Zolder NBC – Part 3 – the race to the line

Getting off the bike after my hour was up released the biggest swell of emotions from me. I had to grab a dark quiet place to myself and get a grip. Turns out that I’d missed racing a motorbike a lot more than I had expected to, and when my stint was done the way I felt made that pretty clear. Note to self; never, ever think you can give up this sport again for such a long time without paying for it in surpressed emotional trauma!

The last session of our 3 hour stint saw Neevesy take control of the FZR and settle in to what turned out to be a stunning last hour’s progress up the field.

I handed over with us in 6th place, which from the 40 plus starters was already a decent result. Endurance racing asks a lot of bikes and tyres as well as riders, so when the last hour begins it is rarely going to unfold without some drama involving any, or all of them!

Neevesy’s progression forwards was now rapid. As my head settled back into real-life I noticed most teams weren’t able to run the same pace in the last hour as they had the previous 2.

With 2 to 3 rider teams you’re always going to get a potential imbalance in the relative pace –  as a 2 rider team sends out the first rider again, he’s already dialled in and knows what to expect.
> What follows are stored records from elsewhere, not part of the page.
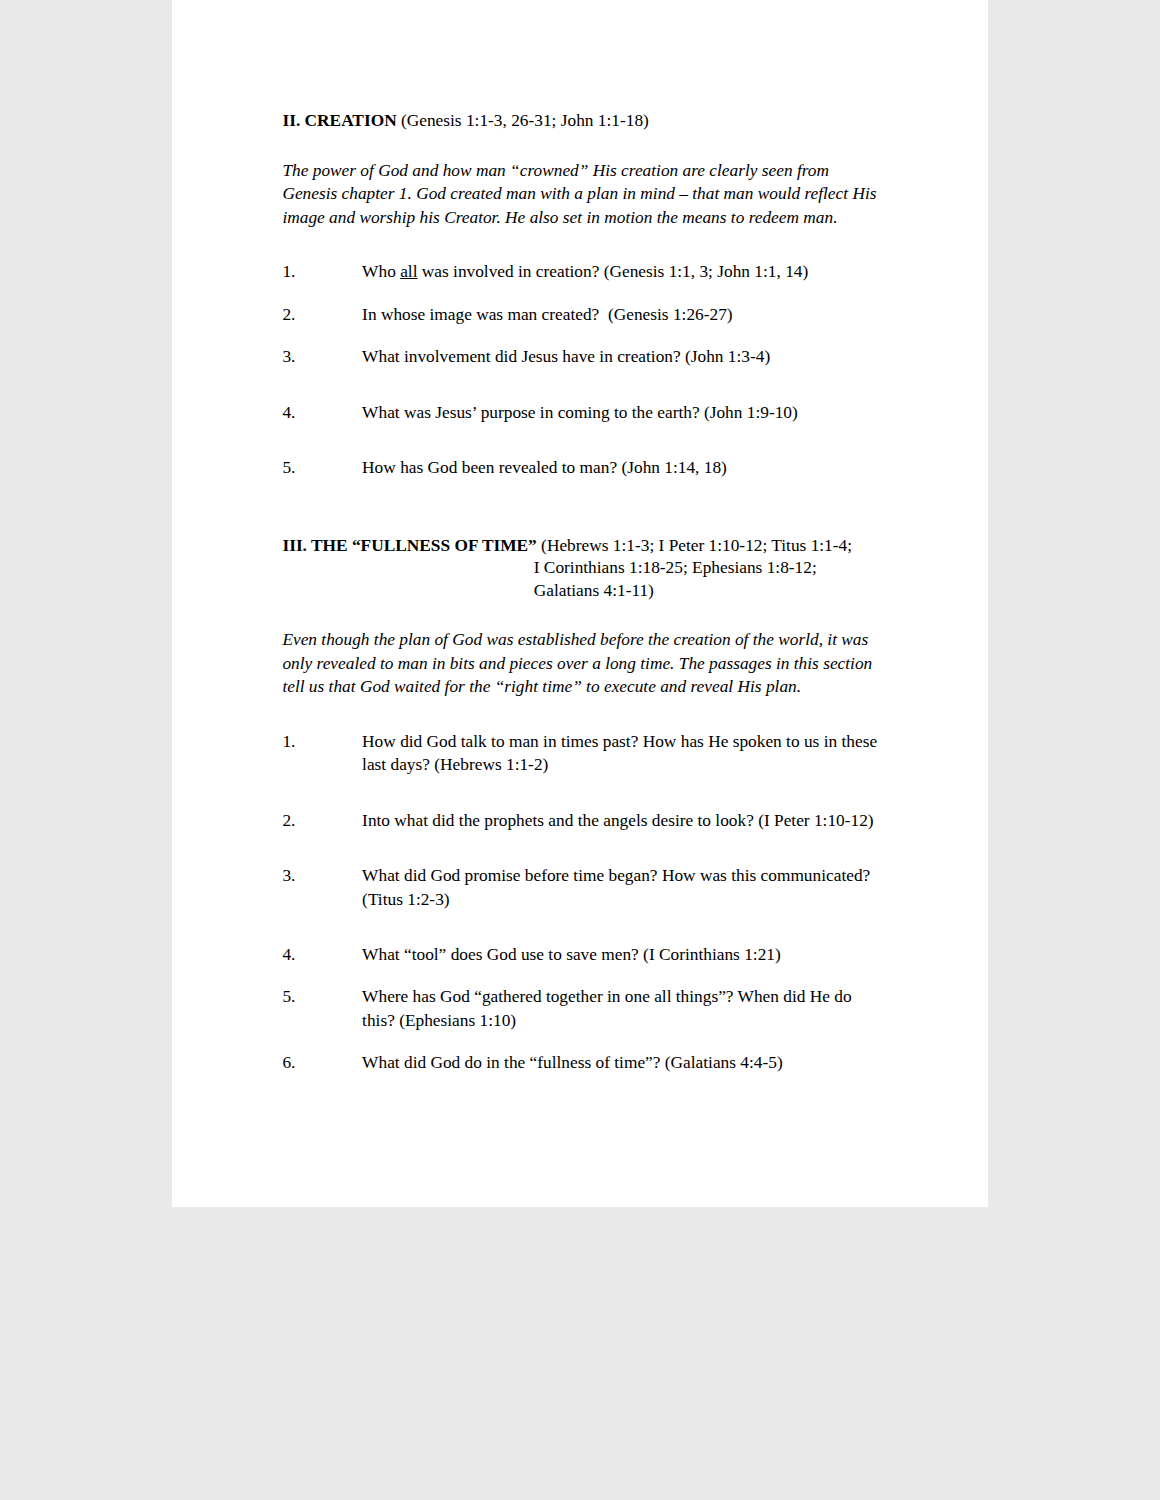II. CREATION (Genesis 1:1-3, 26-31; John 1:1-18)
The power of God and how man “crowned” His creation are clearly seen from Genesis chapter 1. God created man with a plan in mind – that man would reflect His image and worship his Creator. He also set in motion the means to redeem man.
Who all was involved in creation? (Genesis 1:1, 3; John 1:1, 14)
In whose image was man created? (Genesis 1:26-27)
What involvement did Jesus have in creation? (John 1:3-4)
What was Jesus’ purpose in coming to the earth? (John 1:9-10)
How has God been revealed to man? (John 1:14, 18)
III. THE “FULLNESS OF TIME” (Hebrews 1:1-3; I Peter 1:10-12; Titus 1:1-4; I Corinthians 1:18-25; Ephesians 1:8-12; Galatians 4:1-11)
Even though the plan of God was established before the creation of the world, it was only revealed to man in bits and pieces over a long time. The passages in this section tell us that God waited for the “right time” to execute and reveal His plan.
How did God talk to man in times past? How has He spoken to us in these last days? (Hebrews 1:1-2)
Into what did the prophets and the angels desire to look? (I Peter 1:10-12)
What did God promise before time began? How was this communicated? (Titus 1:2-3)
What “tool” does God use to save men? (I Corinthians 1:21)
Where has God “gathered together in one all things”? When did He do this? (Ephesians 1:10)
What did God do in the “fullness of time”? (Galatians 4:4-5)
But the 3 rider teams, well, this is their last guys first look at the the race from the viewpoint of the cockpit; naturally they’ll take time to settle in. This can cost seconds, maybe even minutes and in Endurance racing lost time = lost places. Most teams will also choose to run their riders in order of pace, fastest first, slowest last, so the results after 2 hours were potentially misleading given the last guy had the potential to throw accrued lead down the drain!
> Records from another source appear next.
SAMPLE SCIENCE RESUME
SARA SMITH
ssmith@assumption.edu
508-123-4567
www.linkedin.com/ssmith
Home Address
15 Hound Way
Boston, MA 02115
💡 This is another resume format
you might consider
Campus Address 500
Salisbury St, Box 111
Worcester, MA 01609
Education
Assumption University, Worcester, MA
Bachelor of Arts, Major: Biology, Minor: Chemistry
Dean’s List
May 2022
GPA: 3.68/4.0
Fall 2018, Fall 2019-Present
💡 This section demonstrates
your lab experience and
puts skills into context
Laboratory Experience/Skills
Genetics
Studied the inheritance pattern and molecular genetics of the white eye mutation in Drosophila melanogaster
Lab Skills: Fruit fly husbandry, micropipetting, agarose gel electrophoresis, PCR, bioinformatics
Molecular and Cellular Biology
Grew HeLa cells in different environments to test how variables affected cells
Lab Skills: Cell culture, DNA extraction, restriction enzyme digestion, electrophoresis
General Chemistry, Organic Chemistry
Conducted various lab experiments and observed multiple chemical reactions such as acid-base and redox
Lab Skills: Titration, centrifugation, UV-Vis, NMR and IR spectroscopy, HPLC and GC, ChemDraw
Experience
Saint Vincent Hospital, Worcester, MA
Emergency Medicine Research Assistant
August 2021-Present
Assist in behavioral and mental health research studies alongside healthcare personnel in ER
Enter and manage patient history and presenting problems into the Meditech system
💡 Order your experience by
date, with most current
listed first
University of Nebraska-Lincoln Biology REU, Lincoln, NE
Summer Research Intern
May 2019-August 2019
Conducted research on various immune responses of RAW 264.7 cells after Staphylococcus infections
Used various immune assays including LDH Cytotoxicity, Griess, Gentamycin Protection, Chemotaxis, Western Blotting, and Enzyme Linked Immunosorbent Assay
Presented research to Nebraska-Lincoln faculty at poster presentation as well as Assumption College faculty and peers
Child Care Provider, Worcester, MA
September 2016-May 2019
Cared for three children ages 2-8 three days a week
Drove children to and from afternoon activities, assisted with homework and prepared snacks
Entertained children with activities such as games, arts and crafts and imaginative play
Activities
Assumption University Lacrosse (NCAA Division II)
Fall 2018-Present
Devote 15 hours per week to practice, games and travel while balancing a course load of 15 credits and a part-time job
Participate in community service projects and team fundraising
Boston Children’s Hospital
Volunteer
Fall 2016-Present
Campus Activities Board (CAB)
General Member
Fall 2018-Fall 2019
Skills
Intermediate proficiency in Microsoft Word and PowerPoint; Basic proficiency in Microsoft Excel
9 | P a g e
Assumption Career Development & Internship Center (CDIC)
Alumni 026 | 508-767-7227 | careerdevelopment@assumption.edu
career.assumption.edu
Weirdly for such a high-octane visual spectacle of a sport, the business end of the race is best done standing at a timing screen; if you’re any good at mental arithmetic that is! Calculating the time it’ll take to catch the guys in front, by looking at the relative laptimes, starts to build a picture of how the race will unfold.
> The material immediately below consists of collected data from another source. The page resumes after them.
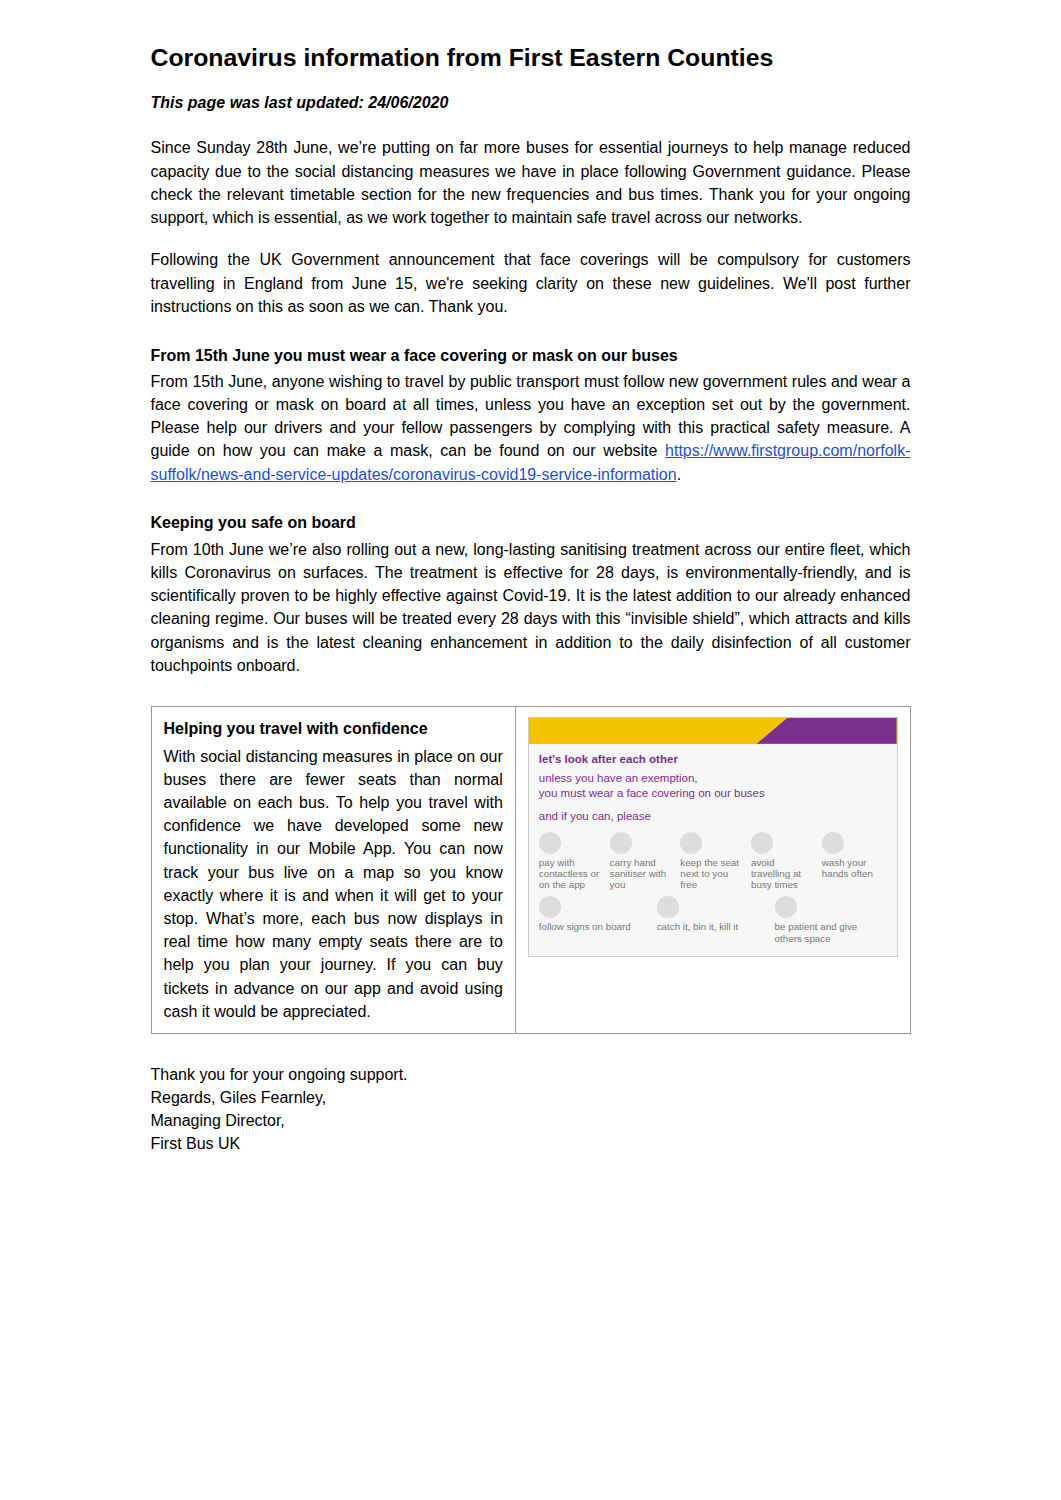Coronavirus information from First Eastern Counties
This page was last updated: 24/06/2020
Since Sunday 28th June, we’re putting on far more buses for essential journeys to help manage reduced capacity due to the social distancing measures we have in place following Government guidance. Please check the relevant timetable section for the new frequencies and bus times. Thank you for your ongoing support, which is essential, as we work together to maintain safe travel across our networks.
Following the UK Government announcement that face coverings will be compulsory for customers travelling in England from June 15, we're seeking clarity on these new guidelines. We'll post further instructions on this as soon as we can. Thank you.
From 15th June you must wear a face covering or mask on our buses
From 15th June, anyone wishing to travel by public transport must follow new government rules and wear a face covering or mask on board at all times, unless you have an exception set out by the government. Please help our drivers and your fellow passengers by complying with this practical safety measure. A guide on how you can make a mask, can be found on our website https://www.firstgroup.com/norfolk-suffolk/news-and-service-updates/coronavirus-covid19-service-information.
Keeping you safe on board
From 10th June we’re also rolling out a new, long-lasting sanitising treatment across our entire fleet, which kills Coronavirus on surfaces. The treatment is effective for 28 days, is environmentally-friendly, and is scientifically proven to be highly effective against Covid-19. It is the latest addition to our already enhanced cleaning regime. Our buses will be treated every 28 days with this “invisible shield”, which attracts and kills organisms and is the latest cleaning enhancement in addition to the daily disinfection of all customer touchpoints onboard.
| Helping you travel with confidence With social distancing measures in place on our buses there are fewer seats than normal available on each bus. To help you travel with confidence we have developed some new functionality in our Mobile App. You can now track your bus live on a map so you know exactly where it is and when it will get to your stop. What’s more, each bus now displays in real time how many empty seats there are to help you plan your journey. If you can buy tickets in advance on our app and avoid using cash it would be appreciated. | let's look after each other unless you have an exemption, you must wear a face covering on our buses and if you can, please pay with contactless or on the app carry hand sanitiser with you keep the seat next to you free avoid travelling at busy times wash your hands often follow signs on board catch it, bin it, kill it be patient and give others space |
Thank you for your ongoing support.
Regards, Giles Fearnley,
Managing Director,
First Bus UK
It’s nail-biting watching the leads come down on the monitor, rather coldly it’s even better when you see a bike limping into the pits making an unscheduled stop and check their number to find they’re in front of you in the race! For us though, we just kept rolling, and so it was that Neevesy metronomically just banged in lap after lap after lap that was faster than anyone on track, the very leading team aside. With 12 minutes to go, we were 3rd, on the podium!

The race for 2nd never looked on until that last 10 minutes when for whatever reason their pace dropped and ours didn’t – we took 2nd with a few laps left. Frankly, unbelievable!

I knew the tyres must have gone right away at this point, as they were already rolling a little when I handed over so it was surprising to see Neevesy’s last lap of the race prove to be the fastest by a fairly large margin! (turns out he was racing with someone who was a lap or more down but thought it was for position so pulled the pin and went for it!)

With 2nd secured on track I joined Paul and Keith on pitwall to watch him bring it home – there was nothing on the timing monitor that interested me now, we couldn’t catch first place and I didn’t expect anyone to pull up their skirts and run as fast as us from behind. Tension and excitement held us firmly in their grip. The clock ticked beyond the race finish time, the leaders came by and took the chequered flag, then it was our turn – we’d done it! 2nd place!

The burnout Neevesy celebrated with in the pits as we huddled around him was appreciated by everybody but Jos, the guy who’d built the bike who waved his hands in distress at the lack of mechanical sympathy for his baby! We smiled and laughed and debriefed feverishly our way through the next hour, collected our trophies, turned down the free beer that the NBC lay on after the race (yes really) and then turned our thoughts to riding home. Who booked the channel tunnel for the same night as the race?! Damn – we simply had to go, we were already going to miss the train!

300 miles of motorway across 3 countries, some of it soaking wet, now lay between me and my bed.  Every single mile of it was done with a happy heart and a big smile. If Carlsberg made comebacks….!!!

Thanks to MCN for the invite, Paul Baker of PJB for being a rock on the pitfall, Keith Flint for making sure we drove ourselves towards pit-stop perfection and the No-Budget Cup for providing the most relaxed yet enjoyable racing I have ever done. If you’re thinking of going to Europe to do one of these, stop thinking, buy a bike, get a mate, work the rest out later and go do it! it rocks!